For various reasons I’ve found this term very heavy going and am  looking forward to spending some time away over the next couple of weeks.  More about that in due course, assuming I have internet access…

The curious thing about the academic year is that since most UK universities switched to a semester system we’ve had to cope with the fact that Easter isn’t on a fixed calendar date. Last year, Easter was rather late so we managed to squeeze in a full 11 weeks teaching in before the vacation started. This year we’ve only got time for 9 weeks, so we resume teaching in three weeks’ time for another two weeks, followed by a revision week and the examination period. I think most students probably agree with me that this hiatus is extremely annoying.

This year Good Friday is on 6th April (a week today) and Easter Monday on 9th April; both are statutory (“bank”) holidays in the UK. Most universities have felt obliged to move their recess so that these two holidays occur outside term-time.

If I had my way we would have fixed semester dates so this nonsense of a 9+2 week teaching semester wouldn’t happen. Last year’s 11-week uninterrupted run was a slog, but I much prefer it over the stop-start affair we’re having this year.

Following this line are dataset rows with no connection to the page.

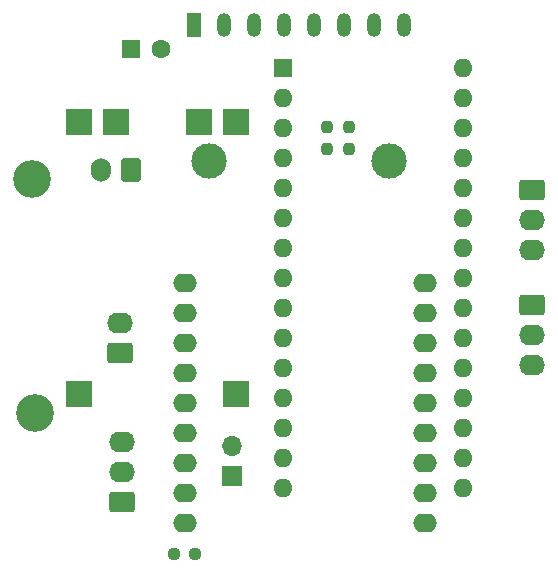
<source format=gbr>
%TF.GenerationSoftware,KiCad,Pcbnew,(5.99.0-10431-gb63c482347)*%
%TF.CreationDate,2021-11-02T14:19:32+01:00*%
%TF.ProjectId,boitarire,626f6974-6172-4697-9265-2e6b69636164,rev?*%
%TF.SameCoordinates,Original*%
%TF.FileFunction,Soldermask,Bot*%
%TF.FilePolarity,Negative*%
%FSLAX46Y46*%
G04 Gerber Fmt 4.6, Leading zero omitted, Abs format (unit mm)*
G04 Created by KiCad (PCBNEW (5.99.0-10431-gb63c482347)) date 2021-11-02 14:19:32*
%MOMM*%
%LPD*%
G01*
G04 APERTURE LIST*
G04 Aperture macros list*
%AMRoundRect*
0 Rectangle with rounded corners*
0 $1 Rounding radius*
0 $2 $3 $4 $5 $6 $7 $8 $9 X,Y pos of 4 corners*
0 Add a 4 corners polygon primitive as box body*
4,1,4,$2,$3,$4,$5,$6,$7,$8,$9,$2,$3,0*
0 Add four circle primitives for the rounded corners*
1,1,$1+$1,$2,$3*
1,1,$1+$1,$4,$5*
1,1,$1+$1,$6,$7*
1,1,$1+$1,$8,$9*
0 Add four rect primitives between the rounded corners*
20,1,$1+$1,$2,$3,$4,$5,0*
20,1,$1+$1,$4,$5,$6,$7,0*
20,1,$1+$1,$6,$7,$8,$9,0*
20,1,$1+$1,$8,$9,$2,$3,0*%
G04 Aperture macros list end*
%ADD10R,2.250000X2.250000*%
%ADD11C,3.200000*%
%ADD12R,1.700000X1.700000*%
%ADD13O,1.700000X1.700000*%
%ADD14R,1.600000X1.600000*%
%ADD15O,1.600000X1.600000*%
%ADD16C,3.000000*%
%ADD17R,1.200000X2.000000*%
%ADD18O,1.200000X2.000000*%
%ADD19RoundRect,0.237500X-0.250000X-0.237500X0.250000X-0.237500X0.250000X0.237500X-0.250000X0.237500X0*%
%ADD20RoundRect,0.250000X-0.845000X0.620000X-0.845000X-0.620000X0.845000X-0.620000X0.845000X0.620000X0*%
%ADD21O,2.190000X1.740000*%
%ADD22RoundRect,0.250000X0.845000X-0.620000X0.845000X0.620000X-0.845000X0.620000X-0.845000X-0.620000X0*%
%ADD23RoundRect,0.237500X0.237500X-0.250000X0.237500X0.250000X-0.237500X0.250000X-0.237500X-0.250000X0*%
%ADD24RoundRect,0.250000X0.600000X0.750000X-0.600000X0.750000X-0.600000X-0.750000X0.600000X-0.750000X0*%
%ADD25O,1.700000X2.000000*%
%ADD26C,1.600000*%
%ADD27O,2.000000X1.600000*%
G04 APERTURE END LIST*
D10*
%TO.C,U2*%
X144850000Y-77350000D03*
X158150000Y-77350000D03*
X148000000Y-54350000D03*
X155000000Y-54350000D03*
X144850000Y-54350000D03*
X158150000Y-54350000D03*
%TD*%
D11*
%TO.C,H2*%
X141100000Y-79000000D03*
%TD*%
D12*
%TO.C,SW1*%
X157800000Y-84300000D03*
D13*
X157800000Y-81760000D03*
%TD*%
D11*
%TO.C,H3*%
X140900000Y-59200000D03*
%TD*%
D14*
%TO.C,A1*%
X162140000Y-49750000D03*
D15*
X162140000Y-52290000D03*
X162140000Y-54830000D03*
X162140000Y-57370000D03*
X162140000Y-59910000D03*
X162140000Y-62450000D03*
X162140000Y-64990000D03*
X162140000Y-67530000D03*
X162140000Y-70070000D03*
X162140000Y-72610000D03*
X162140000Y-75150000D03*
X162140000Y-77690000D03*
X162140000Y-80230000D03*
X162140000Y-82770000D03*
X162140000Y-85310000D03*
X177380000Y-85310000D03*
X177380000Y-82770000D03*
X177380000Y-80230000D03*
X177380000Y-77690000D03*
X177380000Y-75150000D03*
X177380000Y-72610000D03*
X177380000Y-70070000D03*
X177380000Y-67530000D03*
X177380000Y-64990000D03*
X177380000Y-62450000D03*
X177380000Y-59910000D03*
X177380000Y-57370000D03*
X177380000Y-54830000D03*
X177380000Y-52290000D03*
X177380000Y-49750000D03*
%TD*%
D16*
%TO.C,U1*%
X155880000Y-57625000D03*
X171120000Y-57625000D03*
D17*
X154610000Y-46125000D03*
D18*
X157150000Y-46125000D03*
X159690000Y-46125000D03*
X162230000Y-46125000D03*
X164770000Y-46125000D03*
X167310000Y-46125000D03*
X169850000Y-46125000D03*
X172390000Y-46125000D03*
%TD*%
D19*
%TO.C,R3*%
X152887500Y-90900000D03*
X154712500Y-90900000D03*
%TD*%
D20*
%TO.C,J4*%
X183200000Y-69870000D03*
D21*
X183200000Y-72410000D03*
X183200000Y-74950000D03*
%TD*%
D22*
%TO.C,J3*%
X148300000Y-73900000D03*
D21*
X148300000Y-71360000D03*
%TD*%
D23*
%TO.C,R4*%
X165900000Y-56612500D03*
X165900000Y-54787500D03*
%TD*%
D24*
%TO.C,J1*%
X149250000Y-58450000D03*
D25*
X146750000Y-58450000D03*
%TD*%
D22*
%TO.C,J2*%
X148500000Y-86500000D03*
D21*
X148500000Y-83960000D03*
X148500000Y-81420000D03*
%TD*%
D20*
%TO.C,J5*%
X183200000Y-60120000D03*
D21*
X183200000Y-62660000D03*
X183200000Y-65200000D03*
%TD*%
D23*
%TO.C,R2*%
X167700000Y-56612500D03*
X167700000Y-54787500D03*
%TD*%
D14*
%TO.C,C1*%
X149294888Y-48200000D03*
D26*
X151794888Y-48200000D03*
%TD*%
D27*
%TO.C,U3*%
X174160000Y-67940000D03*
X174160000Y-70480000D03*
X174160000Y-73020000D03*
X174160000Y-75560000D03*
X174160000Y-78100000D03*
X174160000Y-80640000D03*
X174160000Y-83180000D03*
X174160000Y-85720000D03*
X174160000Y-88260000D03*
X153840000Y-88260000D03*
X153840000Y-85720000D03*
X153840000Y-83180000D03*
X153840000Y-80640000D03*
X153840000Y-78100000D03*
X153840000Y-75560000D03*
X153840000Y-73020000D03*
X153840000Y-70480000D03*
X153840000Y-67940000D03*
%TD*%
M02*

</source>
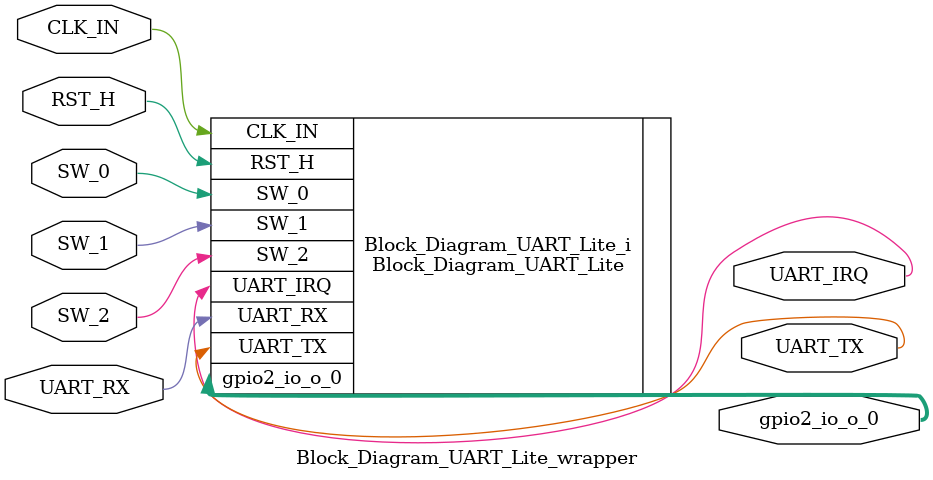
<source format=v>
`timescale 1 ps / 1 ps

module Block_Diagram_UART_Lite_wrapper
   (CLK_IN,
    RST_H,
    SW_0,
    SW_1,
    SW_2,
    UART_IRQ,
    UART_RX,
    UART_TX,
    gpio2_io_o_0);
  input CLK_IN;
  input [0:0]RST_H;
  input [0:0]SW_0;
  input [0:0]SW_1;
  input [0:0]SW_2;
  output UART_IRQ;
  input UART_RX;
  output UART_TX;
  output [1:0]gpio2_io_o_0;

  wire CLK_IN;
  wire [0:0]RST_H;
  wire [0:0]SW_0;
  wire [0:0]SW_1;
  wire [0:0]SW_2;
  wire UART_IRQ;
  wire UART_RX;
  wire UART_TX;
  wire [1:0]gpio2_io_o_0;

  Block_Diagram_UART_Lite Block_Diagram_UART_Lite_i
       (.CLK_IN(CLK_IN),
        .RST_H(RST_H),
        .SW_0(SW_0),
        .SW_1(SW_1),
        .SW_2(SW_2),
        .UART_IRQ(UART_IRQ),
        .UART_RX(UART_RX),
        .UART_TX(UART_TX),
        .gpio2_io_o_0(gpio2_io_o_0));
endmodule

</source>
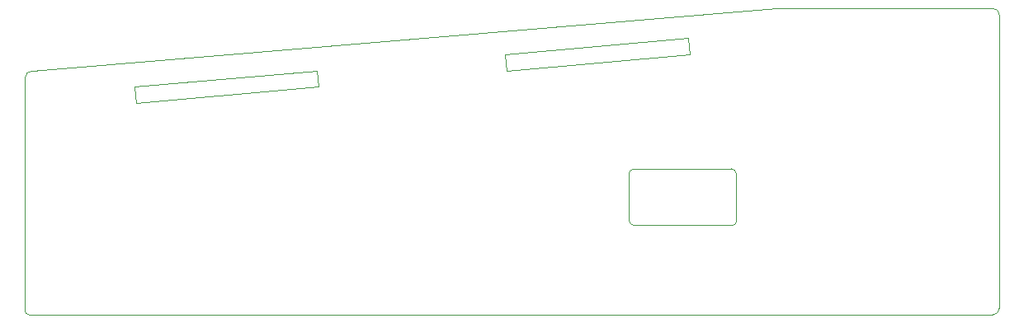
<source format=gbr>
%TF.GenerationSoftware,KiCad,Pcbnew,7.0.10*%
%TF.CreationDate,2024-04-26T10:19:58+01:00*%
%TF.ProjectId,sides,73696465-732e-46b6-9963-61645f706362,rev?*%
%TF.SameCoordinates,Original*%
%TF.FileFunction,Profile,NP*%
%FSLAX46Y46*%
G04 Gerber Fmt 4.6, Leading zero omitted, Abs format (unit mm)*
G04 Created by KiCad (PCBNEW 7.0.10) date 2024-04-26 10:19:58*
%MOMM*%
%LPD*%
G01*
G04 APERTURE LIST*
%TA.AperFunction,Profile*%
%ADD10C,0.100000*%
%TD*%
G04 APERTURE END LIST*
D10*
X77000000Y-78050000D02*
G75*
G03*
X77450000Y-78500000I450000J0D01*
G01*
X77450000Y-78500000D02*
X176300000Y-78500000D01*
X139500000Y-63500000D02*
G75*
G03*
X139000000Y-64000000I0J-500000D01*
G01*
X177000000Y-47700000D02*
G75*
G03*
X176300000Y-47000000I-700000J0D01*
G01*
X77000000Y-78050000D02*
X77000000Y-54150000D01*
X176300000Y-78500000D02*
G75*
G03*
X177000000Y-77800000I0J700000D01*
G01*
X177000000Y-77800000D02*
X177000000Y-47700000D01*
X150000000Y-64000000D02*
G75*
G03*
X149500000Y-63500000I-500000J0D01*
G01*
X176300000Y-47000000D02*
X154150000Y-47000000D01*
X149600000Y-69300000D02*
X139500000Y-69300000D01*
X149600000Y-69300000D02*
G75*
G03*
X150000000Y-68900000I0J400000D01*
G01*
X139500000Y-63500000D02*
X149500000Y-63500000D01*
X139000000Y-68800000D02*
X139000000Y-64000000D01*
X77744975Y-53449957D02*
G75*
G03*
X77000001Y-54150000I25J-746443D01*
G01*
X150000000Y-64000000D02*
X150000000Y-68900000D01*
X145250000Y-51750000D02*
X126450000Y-53400000D01*
X126300000Y-51700000D01*
X145100000Y-50050000D01*
X145250000Y-51750000D01*
X77744975Y-53450000D02*
X154150000Y-47000000D01*
X107150000Y-55050000D02*
X88400000Y-56700000D01*
X88250000Y-55050000D01*
X107000000Y-53400000D01*
X107150000Y-55050000D01*
X139000000Y-68800000D02*
G75*
G03*
X139500000Y-69300000I500000J0D01*
G01*
M02*

</source>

I was a visiting professor at an American university over one Easter period many years ago. Given the fact that the Christian lobby is far more powerful over there than it is here I was quite surprised by the fact that there’s no real interruption for Easter. Lectures were held on Good Friday and there’s no Easter Monday holiday. Easter Sunday was definitely observed, but that had no effect on teaching.

The two Bank Holidays are a bit of a problem, of course, especially because they are followed by two more in May. However, when I was an undergraduate at Cambridge, we had lectures as normal on bank holidays.  I’m not sure whether that practice was restricted to Oxbridge colleges – where term dates are different to elsewhere anyway – or some other Universities did the same. I don’t even know if Oxbridge still carries on over bank holidays today…

A better solution would be to distribute the statutory holidays more evenly through the year so they weren’t concentrated so inconveniently in Spring. There would be  nothing to stop Christians taking a day’s leave in order to observe Good Friday, of course.

But since only a minority of British people are practising Christians, why are the rest of us forced to arrange our calendars according to archaic and irrelevant rituals?  Far better, in my opinion,  to give us all a day off for the start of the cricket season…

Grumble over, it just remains for me to wish my loyal readers (Sid and Doris Bonkers) all the best for the recess, and I hope it’s a good night at the Student Ball tonight!